The first surprise in "The Forrester Wave: Enterprise Hadoop Solutions, Q1 2012" report is that it includes such a wide variety of vendors. In the "leaders" wave are, in rank order, cloud-services provider Amazon Web Services, broad information-management vendors IBM and EMC, and Hadoop distribution and services vendors, MapR, Cloudera, and Hortonworks. (You can download the report from EMC or IBM at no charge, though registration is required.)
The lone vendor in the "strong performers" wave is business intelligence and data-integration vendor Pentaho. In the "contender" category are DataStax, best known as the leading support provider for the open source Cassandra NoSQL database, analytics-focused Datameer, cluster-management players Platform Computing (recently acquired by IBM) and Zettaset , and indexing and search apps vendor Outerthought. The one vendor classified in the "risky bet" wave is middleware vendor HStreaming.
[ Want more background on how your peers are using Hadoop? Read Hadoop Spurs Big Data Revolution. ]
It's an "apples and oranges" collection of vendors, admitted analyst James Kobielus, the report's principle author, in an interview with InformationWeek. But that's because it's an "emerging markets" assessment, Kobielus explained, noting that it's very different from Wave reports that focus on more mature markets.
"In an immature market there may be no clear leader and the vendors might be differentiated quite widely into different segments," Kobielus said. What's more "the term 'solutions' is intended to make it clear that it's more than distributions and more than software; it's vendors with cloud, vendors with appliances and vendors that might have all of that in their portfolios."
The second surprise revolved around Forrester's Leader's Wave. Why, for example, are Amazon Web Services (AWS), IBM and EMC the three strongest players on Forrester's horizontal "strategy" axis, so far ahead of Cloudera, MapR and Hortonworks, all vendors closely associated with developing and supporting Hadoop? Cloudera, in particular, has the longest track record and largest customer base of any Hadoop software and services provider. But in focusing on enterprise needs, Kobielus said the analysis valued breadth of available software and services, noting that Hadoop is only part of what it takes to address big data.

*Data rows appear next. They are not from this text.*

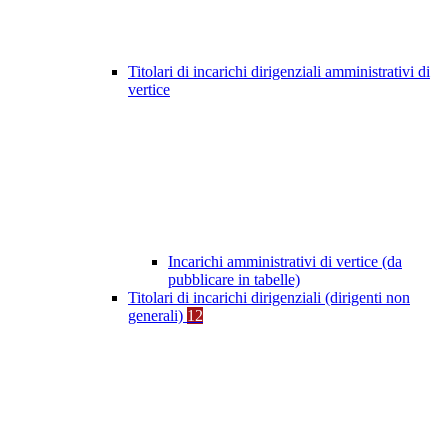
Titolari di incarichi dirigenziali amministrativi di
vertice
Incarichi amministrativi di vertice (da
pubblicare in tabelle)
Titolari di incarichi dirigenziali (dirigenti non
generali)
12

"The vendors that have an enterprise data warehousing offering plus a Hadoop offering and possibly a big-data complex-event processing offering scored higher on strategy because they can address more applications and use cases," Kobielus said.
Amazon, for instance, offers a Relational Database Service and has strong support for real-time and low-latency applications, Kobielus said. (Creating an even broader portfolio, AWS last month introduced its DynamoDB NoSQL database service, though that was not considered in Forrester's assessment.)
IBM offers both the DB2 and Netezza relational platforms as well as Hadoop-integrated InfoSphere Streams complex event processing technology. With the latter IBM can deliver dashboards blending historical data from its BigInsights Hadoop platform as well as real-time information from Streams, Kobielus said.
EMC offers the Greenplum relational database and a modular data computing appliance that supports both structured data analysis and Hadoop MapReduce processing.